Ik moet nog erg veel over het priesterschap leren
Ik herinner me dat ik me als jongevrouw, en later als zendelinge, afvroeg of bepaalde Schriftteksten op mij als vrouw van toepassing waren, met name die over zendingswerk en het priesterschap. Sindsdien hebben anderen mij in mijn verschillende kerkroepingen en als godsdienstleerkracht gevraagd in hoeverre het priesterschap op ze van toepassing is.
Zoals ik in mijn artikel op pagina 34 vertel, hebben kerkleiders de leden de afgelopen jaren gevraagd om het priesterschap beter te gaan begrijpen. President Russell M. Nelson uitte de zorg dat ‘te veel van onze broeders en zusters […] de notie van priesterschapsmacht en -gezag niet helemaal’ begrijpen.1
Het gezegde dat ‘informatie inspiratie inspireert’ is waar. Bij mijn studie van het priesterschap en mijn godsdienstlessen over dat onderwerp aan studenten ben ik niet alleen tot het besef gekomen hoe weinig ik eigenlijk weet, maar heb ik ook mijn verstand en mijn hart voor eeuwige waarheid over het priesterschap open kunnen stellen.

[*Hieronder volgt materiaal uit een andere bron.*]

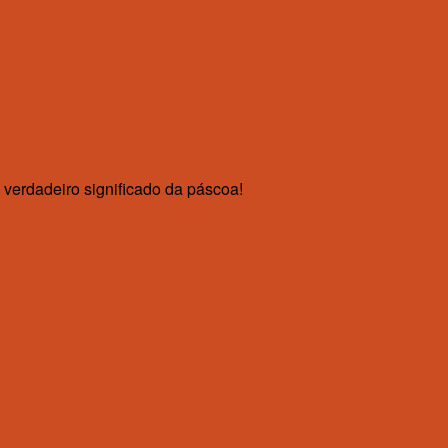
 verdadeiro significado da páscoa!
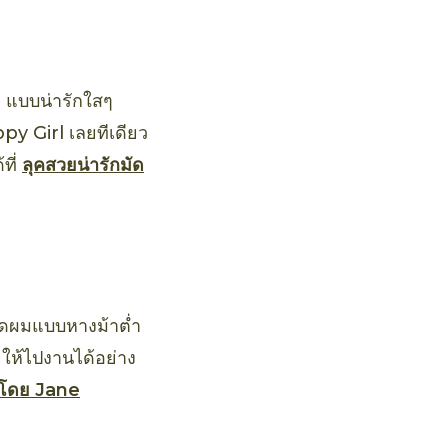
ๆ แบบน่ารักใสๆ
ppy Girl เลยทีเดียว
ที่
ลุคสวยน่ารักมัด
มัดผมแบบหางม้าต่ำ
ยให้ไปงานได้อย่าง
 โดย Jane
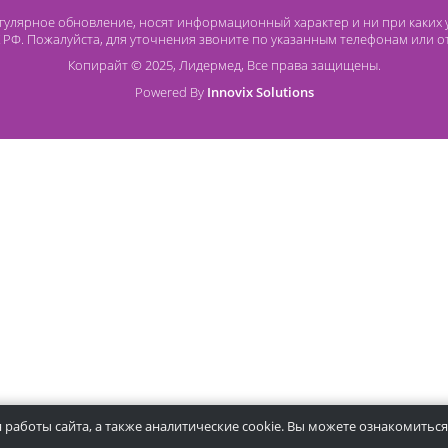
Способы оплаты
О
Безналичный расчет
O 
Наличный расчет
Со
Оплата банковской картой
Ча
Ст
ря на регулярное обновление, носят информационный характер и
437 ГК РФ. Пожалуйста, для уточнения звоните по указанным те
Копирайт © 2025, Лидермед, Все права защищ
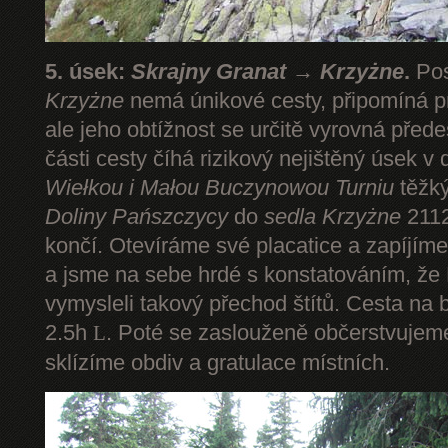
5. úsek:
Skrajny Granat → Krzyżne
.
Pos
Krzyżne
nemá únikové cesty, připomíná pr
ale jeho obtížnost se určitě vyrovná pře
části cesty číhá rizikový nejištěný úsek v 
Wiełkou
i Małou Buczynowou Turniu
těžký
Doliny Pańszczycy
do
sedla Krzyżne
2112
končí. Otevíráme své placatice a zapíjím
a jsme na sebe hrdé s konstatováním, že P
vymysleli takový přechod štítů. Cesta na 
2.5h
. Poté se zaslouženě občerstvuje
L
sklízíme obdiv a gratulace místních.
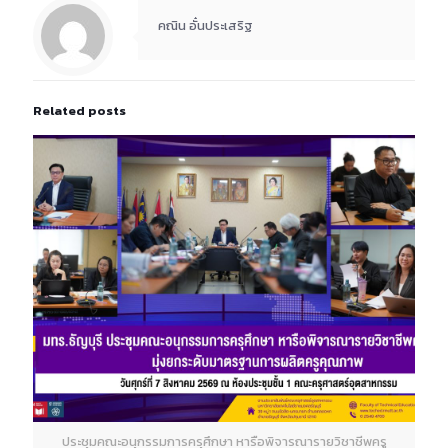
คณิน อั๋นประเสริฐ
Related posts
ประชุมคณะอนุกรรมการครุศึกษา หารือพิจารณารายวิชาชีพครู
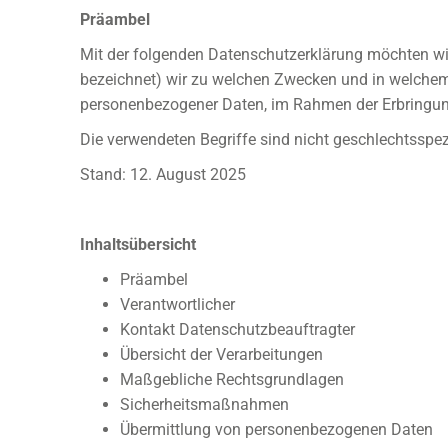
Präambel
Mit der folgenden Datenschutzerklärung möchten wir
bezeichnet) wir zu welchen Zwecken und in welchem 
personenbezogener Daten, im Rahmen der Erbringun
Die verwendeten Begriffe sind nicht geschlechtsspez
Stand: 12. August 2025
Inhaltsübersicht
Präambel
Verantwortlicher
Kontakt Datenschutzbeauftragter
Übersicht der Verarbeitungen
Maßgebliche Rechtsgrundlagen
Sicherheitsmaßnahmen
Übermittlung von personenbezogenen Daten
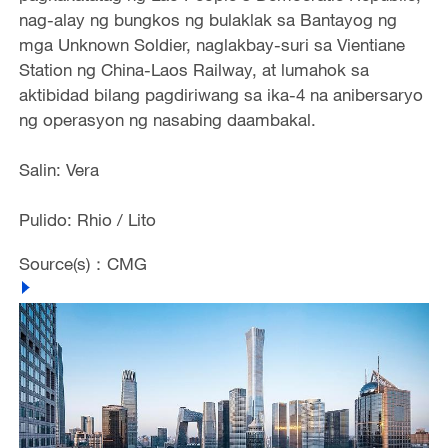
nag-alay ng bungkos ng bulaklak sa Bantayog ng
mga Unknown Soldier, naglakbay-suri sa Vientiane
Station ng China-Laos Railway, at lumahok sa
aktibidad bilang pagdiriwang sa ika-4 na anibersaryo
ng operasyon ng nasabing daambakal.
Salin: Vera
Pulido: Rhio / Lito
Source(s)：CMG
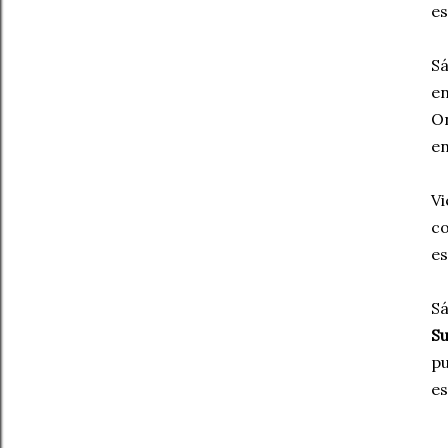
es
Sá
en
On
en
Vi
co
e
Sá
Su
pu
es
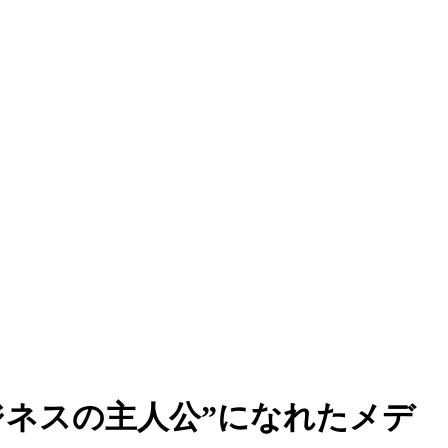
ジネスの主人公”になれたメデ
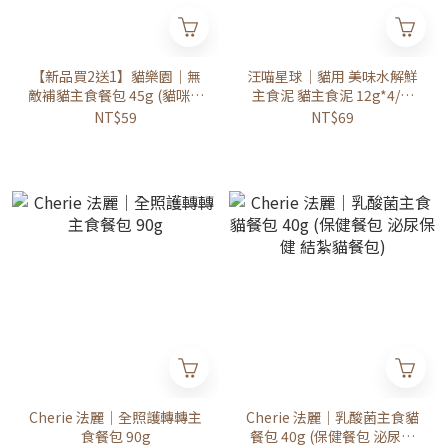
【新品買2送1】貓樂園｜無
汪喵星球｜貓用 美味水解鮮
敵補貓主食餐包 45g (貓咪主
主食泥 貓主食泥 12g*4/袋
食餐包)
(貓咪肉泥)
NT$59
NT$69
Cherie 法麗｜全照護轉轉主
Cherie 法麗｜乳酸菌主食貓
食餐包 90g
餐包 40g (保健餐包 泌尿保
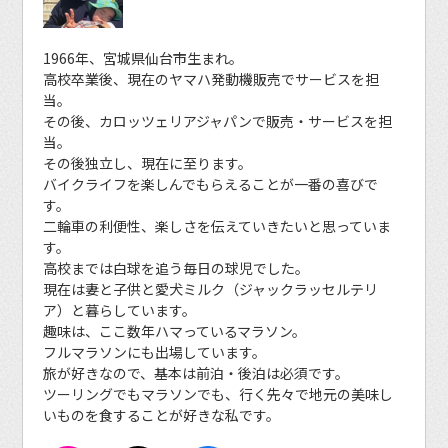
1966年、宮城県仙台市生まれ。
高校卒業後、現在のヤマハ発動機販売でサービスを担
当。
その後、カロッツェリアジャパンで販売・サービスを担
当。
その後独立し、現在に至ります。
バイクライフを楽しんでもらえることが一番の喜びで
す。
二輪車の利便性、楽しさを伝えていきたいと思っていま
す。
高校までは白球を追う毎日の球児でした。
現在は妻と子供と愛犬ミルク（ジャックラッセルテリ
ア）と暮らしています。
趣味は、ここ数年ハマっているマラソン。
フルマラソンにも出場しています。
旅が好きなので、基本は前泊・後泊は必須です。
ツーリングでもマラソンでも、行く先々で地元の美味し
いものを食することが好きな私です。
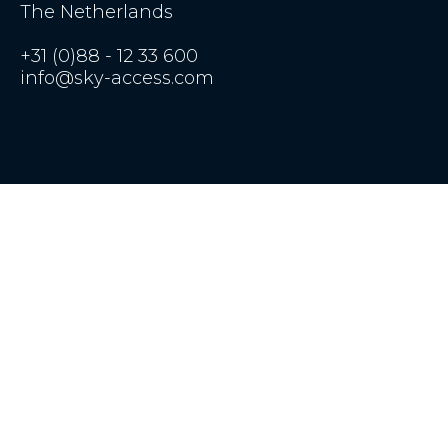
The Netherlands
+31 (0)88 - 12 33 600
info@sky-access.com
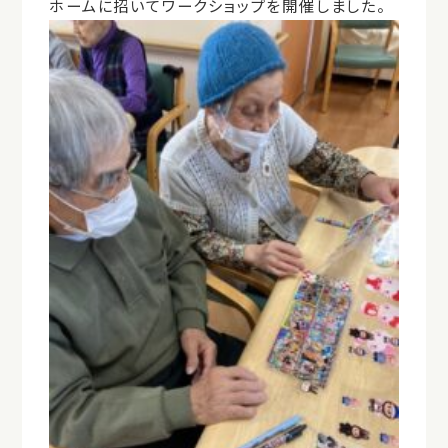
ホームに招いてワークショップを開催しました。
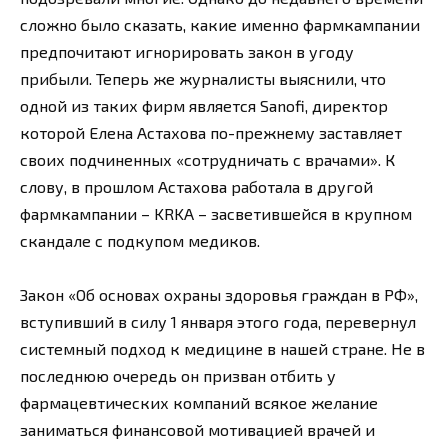
сложно было сказать, какие именно фармкампании
предпочитают игнорировать закон в угоду
прибыли. Теперь же журналисты выяснили, что
одной из таких фирм является Sanofi, директор
которой Елена Астахова по-прежнему заставляет
своих подчиненных «сотрудничать с врачами». К
слову, в прошлом Астахова работала в другой
фармкампании – KRKA – засветившейся в крупном
скандале с подкупом медиков.
Закон «Об основах охраны здоровья граждан в РФ»,
вступивший в силу 1 января этого года, перевернул
системный подход к медицине в нашей стране. Не в
последнюю очередь он призван отбить у
фармацевтических компаний всякое желание
заниматься финансовой мотивацией врачей и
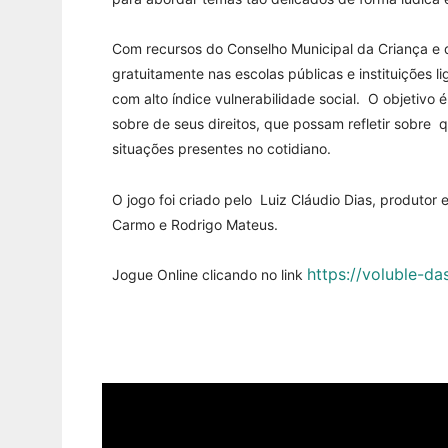
Com recursos do Conselho Municipal da Criança e 
gratuitamente nas escolas públicas e instituições l
com alto índice vulnerabilidade social. O objetiv
sobre de seus direitos, que possam refletir sobre
situações presentes no cotidiano.
O jogo foi criado pelo Luiz Cláudio Dias, produtor 
Carmo e Rodrigo Mateus.
https://voluble-da
Jogue Online clicando no link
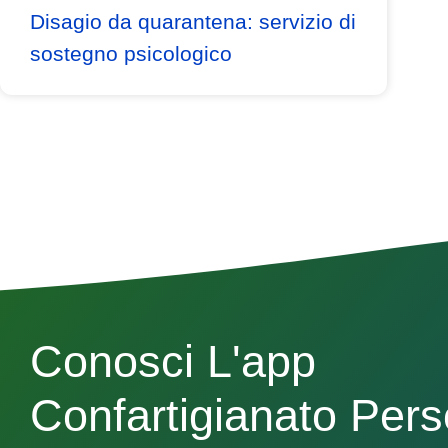
Disagio da quarantena: servizio di
sostegno psicologico
Conosci L'app
Confartigianato Per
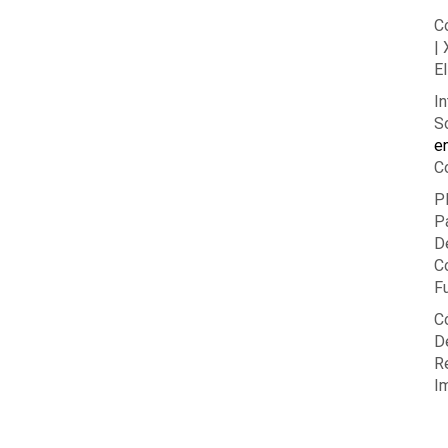
C
|
El
In
So
e
C
P
P
D
C
F
C
De
R
I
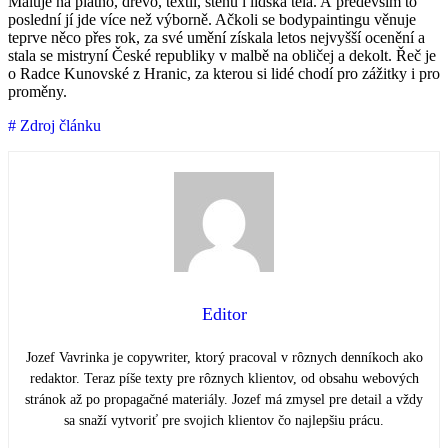
Maluje na plátno, dřevo, textil, stěnu i lidská těla. A především to
poslední jí jde více než výborně. Ačkoli se bodypaintingu věnuje
teprve něco přes rok, za své umění získala letos nejvyšší ocenění a
stala se mistryní České republiky v malbě na obličej a dekolt. Řeč je
o Radce Kunovské z Hranic, za kterou si lidé chodí pro zážitky i pro
proměny.
# Zdroj článku
Editor
Jozef Vavrinka je copywriter, ktorý pracoval v rôznych denníkoch ako
redaktor. Teraz píše texty pre rôznych klientov, od obsahu webových
stránok až po propagačné materiály. Jozef má zmysel pre detail a vždy
sa snaží vytvoriť pre svojich klientov čo najlepšiu prácu.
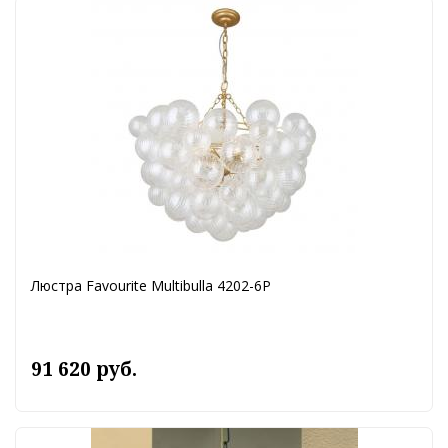
Люстра Favourite Multibulla 4202-6P
91 620 руб.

Ik hoop dat u, wanneer u in dit nummer meer over het priesterschap te weten komt, zult gaan begrijpen dat onze hemelse Ouders ons met het priesterschap willen zegenen, en dat hedendaagse profeten ons smeken om goed gebruik te maken van deze voorrechten, vooral misschien wel de voorrechten die men in de tempel krijgt.